Christina…!! I love love love this. The colors are so so bright and nothing beats the classic bruschetta. You now what? This immediately reminded me of Julie and Julia scene where Julie is making bruschetta after work!! Thanks for my dinner idea :)
Yup, I’ve been saying it wrong! I’m sorry!
This looks so fresh and yum, I can’t wait to get in some fresh tomatoes and basil and give this a go! Thank you :)
I’ve been craving Brushetta and this does look amazing!
One of our favorite snacks! Classic!
Absolutely!
[…] BRUSCHETTA– If you’ve never had this bread, tomato, garlic and basil heavenliness, please try it […]
This looks like what I’ve been making for years! I also like to add some fresh grated parmesan to mine!
Good job, Debbie!
I need to start pronouncing this right! Dreamy summer on a plate.
Gotta love a classic bruschetta recipe. And apparently I’ve been saying it wrong the whole time!
I would have been saying it wrong too, but it helps to speak Italian! :)
Summer on a slice of crusty bread…perfection!
An Italian classic! Love it.
This is one of my absolute favorite things to make with sweet summer tomatoes! The flavors are perfect!
So simple, yet so delicious! Agreed, Faith!
Yum! One of my favorites when our tomatoes ripen. Look forward to making this!
Can’t wait for my tomatoes to ripen so I can enjoy this!
I know! It’s really hard to wait when you see them beginning to ripen!!
Ok, I guess I’m the person you’ve all been correcting. I didn’t realize the real pronunciation of Bruschetta. And yours looks divine!
But now you can tell others how it’s actually pronounced, Laura! :) Thank you!!
I love Bruschetta! And I’m ALWAYS correcting people when they say it, gets boring after a while haha!! This looks great! :)
haha!
This looks so fresh and delicious!
That’s why it’s perfect for summer, Lisa! Thank you!
So pretty! I’m ready for summer now!
Thank you, it’s almost here!! :)
Bruschetta is my favorite way to use my home grown tomatoes…and they’re almost here!

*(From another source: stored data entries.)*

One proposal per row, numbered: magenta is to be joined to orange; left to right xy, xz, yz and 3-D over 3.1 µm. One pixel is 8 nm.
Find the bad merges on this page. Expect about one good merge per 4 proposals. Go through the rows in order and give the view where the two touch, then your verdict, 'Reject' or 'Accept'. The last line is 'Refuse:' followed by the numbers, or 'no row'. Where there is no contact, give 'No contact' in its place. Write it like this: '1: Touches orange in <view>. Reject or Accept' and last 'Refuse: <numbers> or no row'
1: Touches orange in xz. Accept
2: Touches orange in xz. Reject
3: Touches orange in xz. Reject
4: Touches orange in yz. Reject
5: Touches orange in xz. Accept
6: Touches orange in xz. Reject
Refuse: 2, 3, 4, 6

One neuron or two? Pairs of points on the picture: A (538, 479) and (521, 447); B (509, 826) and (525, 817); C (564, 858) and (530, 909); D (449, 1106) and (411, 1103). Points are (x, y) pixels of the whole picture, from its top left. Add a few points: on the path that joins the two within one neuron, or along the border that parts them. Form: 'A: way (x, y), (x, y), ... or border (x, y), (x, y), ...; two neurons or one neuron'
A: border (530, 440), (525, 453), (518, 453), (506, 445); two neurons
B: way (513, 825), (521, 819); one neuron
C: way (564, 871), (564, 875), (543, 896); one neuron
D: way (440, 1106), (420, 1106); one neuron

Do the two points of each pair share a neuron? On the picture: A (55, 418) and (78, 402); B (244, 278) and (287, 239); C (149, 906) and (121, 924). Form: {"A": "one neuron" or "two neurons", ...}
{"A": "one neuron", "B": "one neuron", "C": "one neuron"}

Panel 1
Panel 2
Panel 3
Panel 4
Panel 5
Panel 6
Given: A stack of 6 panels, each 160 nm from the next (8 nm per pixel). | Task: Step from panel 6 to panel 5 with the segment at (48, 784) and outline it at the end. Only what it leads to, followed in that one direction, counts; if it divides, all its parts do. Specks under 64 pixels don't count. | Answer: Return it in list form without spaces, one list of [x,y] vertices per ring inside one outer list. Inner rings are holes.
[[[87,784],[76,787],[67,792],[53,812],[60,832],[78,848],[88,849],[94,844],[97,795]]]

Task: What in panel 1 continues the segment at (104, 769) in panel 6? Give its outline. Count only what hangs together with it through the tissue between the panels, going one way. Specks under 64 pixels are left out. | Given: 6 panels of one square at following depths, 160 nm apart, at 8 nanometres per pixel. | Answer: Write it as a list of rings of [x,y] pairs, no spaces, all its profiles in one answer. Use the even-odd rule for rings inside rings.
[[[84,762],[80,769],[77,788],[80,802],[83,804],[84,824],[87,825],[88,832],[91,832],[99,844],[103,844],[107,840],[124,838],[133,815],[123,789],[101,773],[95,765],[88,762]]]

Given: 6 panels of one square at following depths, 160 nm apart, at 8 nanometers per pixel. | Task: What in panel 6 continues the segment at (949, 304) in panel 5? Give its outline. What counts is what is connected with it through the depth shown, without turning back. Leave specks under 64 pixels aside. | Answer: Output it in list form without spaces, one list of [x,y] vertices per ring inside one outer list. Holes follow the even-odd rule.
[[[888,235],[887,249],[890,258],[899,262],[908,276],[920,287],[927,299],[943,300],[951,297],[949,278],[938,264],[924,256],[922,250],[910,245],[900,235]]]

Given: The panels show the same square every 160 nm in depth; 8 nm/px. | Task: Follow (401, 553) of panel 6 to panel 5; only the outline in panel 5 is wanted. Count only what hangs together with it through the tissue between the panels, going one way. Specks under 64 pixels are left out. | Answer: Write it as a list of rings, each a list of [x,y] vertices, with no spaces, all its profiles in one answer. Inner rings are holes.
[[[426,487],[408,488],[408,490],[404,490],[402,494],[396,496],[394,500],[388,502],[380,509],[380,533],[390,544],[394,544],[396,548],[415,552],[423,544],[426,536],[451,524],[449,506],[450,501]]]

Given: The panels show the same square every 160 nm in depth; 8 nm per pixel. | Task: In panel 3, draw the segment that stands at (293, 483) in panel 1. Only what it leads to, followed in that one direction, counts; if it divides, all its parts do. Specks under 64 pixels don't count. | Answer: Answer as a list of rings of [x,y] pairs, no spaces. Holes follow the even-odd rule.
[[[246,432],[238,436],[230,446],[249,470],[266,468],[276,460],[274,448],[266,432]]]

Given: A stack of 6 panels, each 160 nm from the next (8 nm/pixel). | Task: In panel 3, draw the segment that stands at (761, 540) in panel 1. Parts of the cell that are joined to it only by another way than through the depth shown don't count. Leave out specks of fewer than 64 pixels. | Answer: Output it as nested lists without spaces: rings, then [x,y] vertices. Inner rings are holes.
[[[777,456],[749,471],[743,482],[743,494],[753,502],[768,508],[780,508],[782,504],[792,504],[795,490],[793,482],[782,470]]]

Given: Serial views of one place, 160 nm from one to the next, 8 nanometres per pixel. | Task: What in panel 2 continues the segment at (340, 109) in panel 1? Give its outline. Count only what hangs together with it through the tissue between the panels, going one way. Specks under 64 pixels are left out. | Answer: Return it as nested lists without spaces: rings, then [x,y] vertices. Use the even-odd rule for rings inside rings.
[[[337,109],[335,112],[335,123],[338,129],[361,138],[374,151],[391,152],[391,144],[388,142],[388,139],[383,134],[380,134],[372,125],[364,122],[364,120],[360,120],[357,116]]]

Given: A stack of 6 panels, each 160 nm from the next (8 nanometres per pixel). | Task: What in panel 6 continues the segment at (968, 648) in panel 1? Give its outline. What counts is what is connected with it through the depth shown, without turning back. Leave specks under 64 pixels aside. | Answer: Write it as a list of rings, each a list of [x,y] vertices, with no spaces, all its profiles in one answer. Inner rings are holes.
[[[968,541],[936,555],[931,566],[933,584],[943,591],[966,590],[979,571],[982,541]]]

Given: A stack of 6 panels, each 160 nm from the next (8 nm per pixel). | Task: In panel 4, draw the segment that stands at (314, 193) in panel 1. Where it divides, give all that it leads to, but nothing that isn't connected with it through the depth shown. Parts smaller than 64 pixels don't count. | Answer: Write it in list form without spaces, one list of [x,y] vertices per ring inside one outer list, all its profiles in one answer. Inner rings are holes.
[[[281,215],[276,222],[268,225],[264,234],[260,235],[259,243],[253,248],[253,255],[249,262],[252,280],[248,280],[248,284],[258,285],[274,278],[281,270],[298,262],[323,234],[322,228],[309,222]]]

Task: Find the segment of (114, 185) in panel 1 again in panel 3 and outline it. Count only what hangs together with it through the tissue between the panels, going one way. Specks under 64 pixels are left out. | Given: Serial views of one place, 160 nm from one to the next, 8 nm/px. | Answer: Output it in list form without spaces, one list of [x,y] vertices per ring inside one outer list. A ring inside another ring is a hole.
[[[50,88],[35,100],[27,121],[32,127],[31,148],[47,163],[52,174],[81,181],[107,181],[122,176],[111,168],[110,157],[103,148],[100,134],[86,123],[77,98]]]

I know, me too! Picked my first ‘real’ tomato yesterday!
This looks delish. I think I could eat this everyday.
Me too, Andrea! One of my favorite things ever! :)
Grazie Grazia!! Non posso scrivere troppo bene in italiano, ma devo dire che mi piace tanto il tuo blog!! Ho trovato qualche mesi fa.. tutte le cose che fai mi fa venire il fame!! :) Sono molto contenta che tu hai visto il mio blog! Grazie per i complimenti! Baci da California -Christina
E’ un grande piacere ricevere la tua visita graditissima e scoprire il tuo blog pieno di belle ricette e foto superlative..
Mi sono aggiunta subito tra i tuoi sostenitori!!